Anteriormente, o presidente Vladimir Putin havia falado em "desnazificar" a Ucrânia para justificar a invasão ao país vizinho. Mas não só ele. O presidente ucraniano, Volodimir Zelenski, também recorreu ao expediente para apresentar sua versão dos fatos.
Em discurso ao Parlamento israelense, comparou a invasão russa à Alemanha nazista, chamando a atenção para a similaridade dos termos usados agora e no passado. "Ouçam o que o Kremlin diz.
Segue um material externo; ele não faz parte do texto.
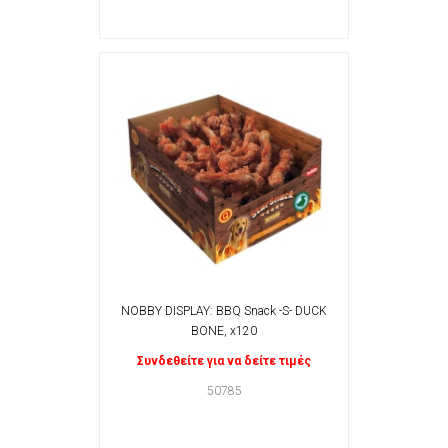
NOBBY DISPLAY: BBQ Snack -S- DUCK
BONE, x120
Συνδεθείτε για να δείτε τιμές
50785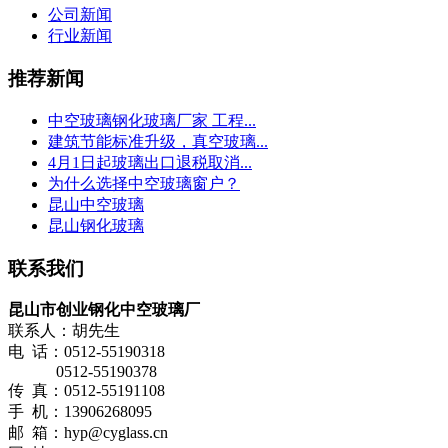
公司新闻
行业新闻
推荐新闻
中空玻璃钢化玻璃厂家 工程...
建筑节能标准升级，真空玻璃...
4月1日起玻璃出口退税取消...
为什么选择中空玻璃窗户？
昆山中空玻璃
昆山钢化玻璃
联系我们
昆山市创业钢化中空玻璃厂
联系人：胡先生
电 话：0512-55190318
0512-55190378
传 真：0512-55191108
手 机：13906268095
邮 箱：hyp@cyglass.cn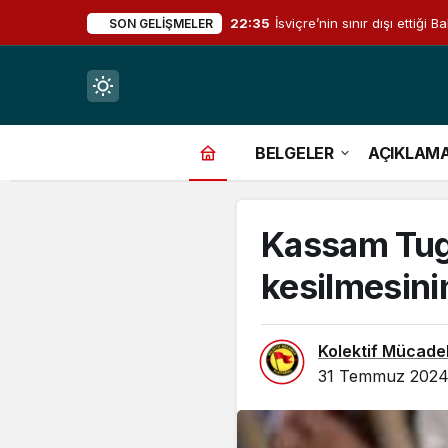
22:35
İsviçre’nin sınır dışı ettiğ
SON GELIŞMELER
Mod
değiştir
BELGELER
AÇIKLAM
Kassam Tugay
çin.
kesilmesinin
n.
Kolektif Mücade
31 Temmuz 2024,
in.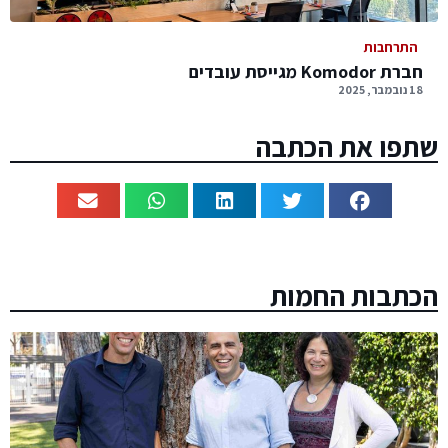
התרחבות
חברת Komodor מגייסת עובדים
18 נובמבר, 2025
שתפו את הכתבה
הכתבות החמות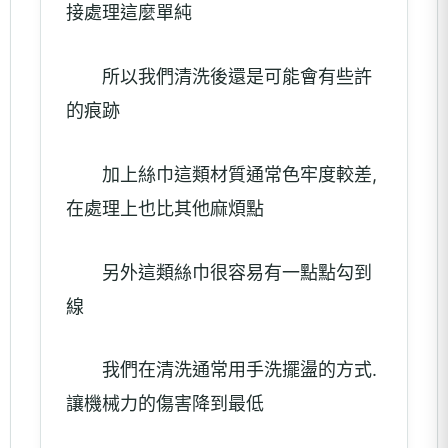
接處理這麼單純
所以我們清洗後還是可能會有些許
的痕跡
加上絲巾這類材質通常色牢度較差,
在處理上也比其他麻煩點
另外這類絲巾很容易有一點點勾到
線
我們在清洗通常用手洗擺盪的方式.
讓機械力的傷害降到最低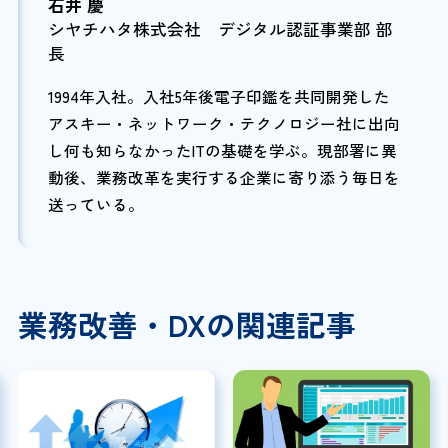
石井 慶
シヤチハタ株式会社 デジタル認証事業部 部
長
1994年入社。入社5年後電子印鑑を共同開発した
アスキー・ネットワーク・テクノロジー社に出向
し何も知らなかったITの基礎を学ぶ。現部署に異
動後、業務改革を実行する企業に寄り添う毎日を
送っている。
業務改善・DXの関連記事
Apenas ouçam! [...] Exatamente como foi dito 80 anos atrás", afirmou.
A declaração de Lavrov foi uma resposta a um jornalista italiano que questionava como a Ucrânia poderia ser nazista sendo o seu presidente, eleito com 70% dos votos, judeu —inclusive com parentes assassinados no Holocausto.
É claro que a diplomacia russa não desconhece a filiação étnico-religiosa de Zelenski e sabia que ela seria acionada na construção de uma contranarrativa ucraniana. Como explicar, então, a insistência nessa ideia?
A decisão foi baseada na consciência de que, para determinados ouvidos —e para os ouvidos que realmente importavam—, a judeidade de Zelenski não serviria de contraponto ao ideário nazista. Ao contrário, talvez até o reforçasse. Isso porque, a depender do contexto local, variam as simbologias e as memórias em relação ao nazismo e ao Holocausto.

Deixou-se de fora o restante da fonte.